Supplied text>
>> Begin
Why Are Cesium Atomic Clocks Used?

Since 1967, the International System of Units (SI) has defined the second as the period equal to 9,192,631,770 cycles of the radiation which corresponds to the transition between two energy levels of the ground state of the Cesium-133 atom. This definition makes the cesium oscillator (sometimes referred to generically as an atomic clock) the primary standard for time and frequency measurements. Other physical quantities, like the volt and meter, also rely on the definition of the second as part of their own definitions.

Atomic clocks are quite complex, but the basic theory is simple. Like all clocks, they are intended to make the same event happen over and over. The repetition of this event produces a frequency, which is intended to be as stable as possible. For example, the pendulum in a grandfather clock swings back and forth at the same rate, over and over. The swings of the pendulum are counted to keep time. In a cesium oscillator, the transitions of the cesium atom as it moves back and forth between two energy levels are counted to keep time. The best cesium oscillators (such as NIST-F1) can produce frequency with an uncertainty of about 1 x 10-15, which translates to a time error of about 0.1 nanoseconds per day.

Why Must Time Be Measured So Precisely?

Precise time synchronization has many uses in everyday life. Synchronization between two or more locations is necessary for high speed communication systems, synchronizing television feeds, calculating bank transfers, and transmitting everything from email to sonar signals in a submarine. Power companies use precise time to regulate power system grids and reduce power losses. Radio and television stations require both precise time-of-day and frequency in order to broadcast programs.
>> End
According to the text on cesium atomic clocks, what daily time error corresponds to the uncertainty of the best cesium oscillators? The material that comes next can be left aside.

Source data>
>> Begin
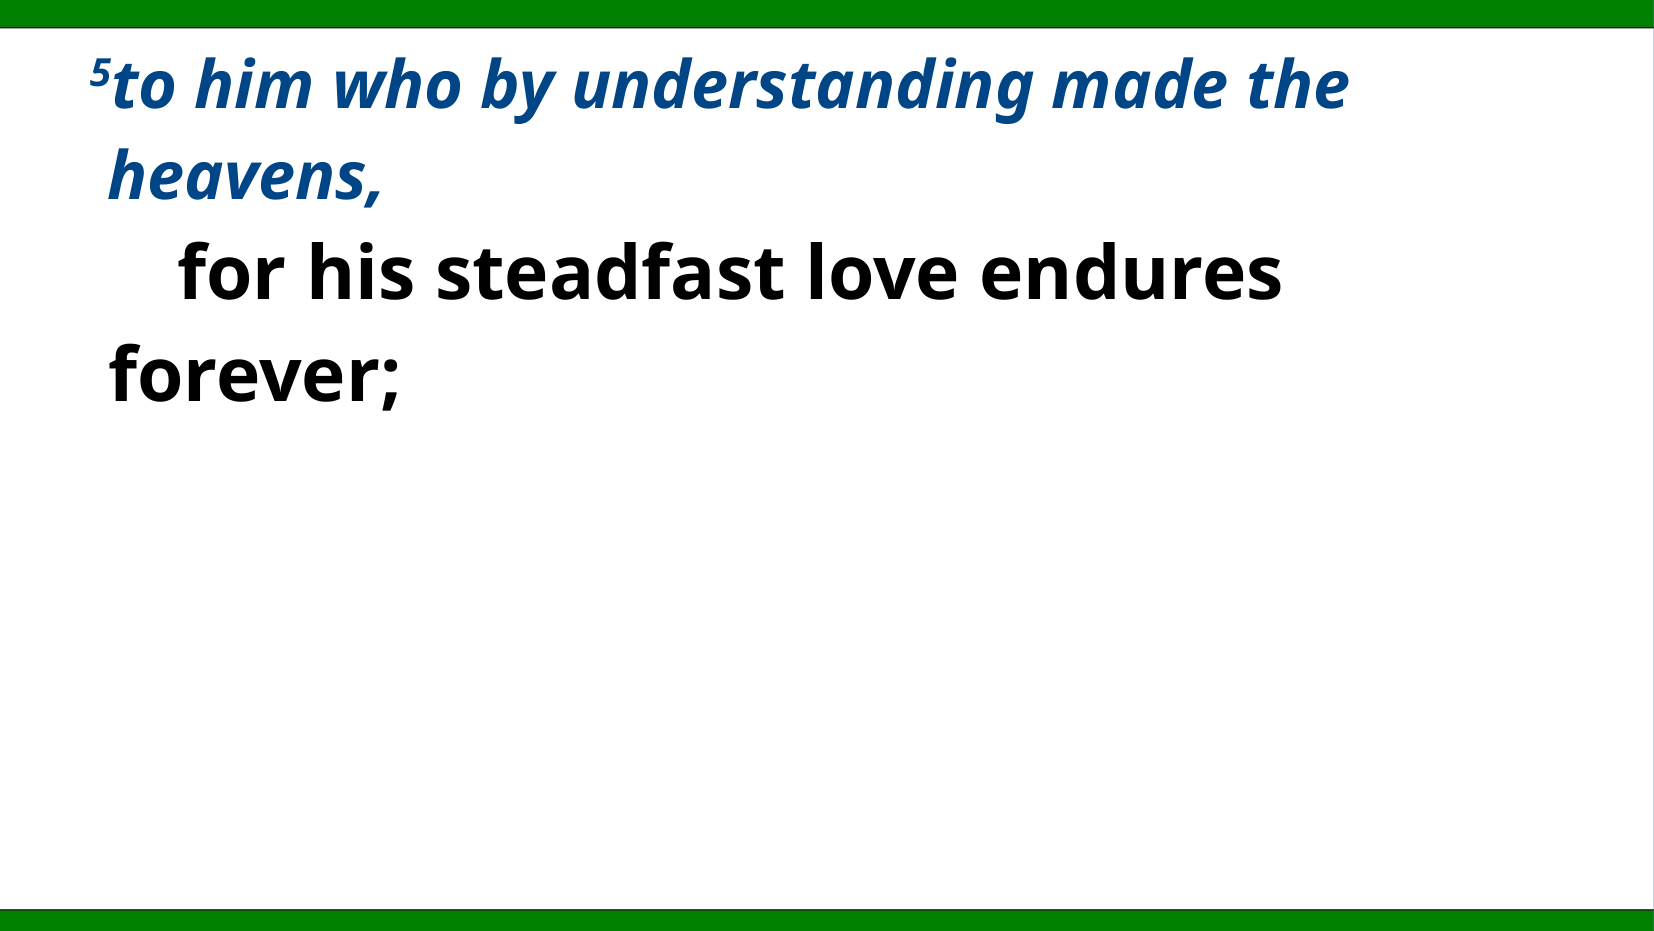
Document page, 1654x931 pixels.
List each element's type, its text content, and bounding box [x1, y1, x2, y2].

picture [0, 0, 1654, 931]
text_box 5to him who by understanding made the heavens, for his steadfast love endures forever; [75, 30, 1551, 376]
>> End
Answer to the exercise> About 0.1 nanoseconds per day.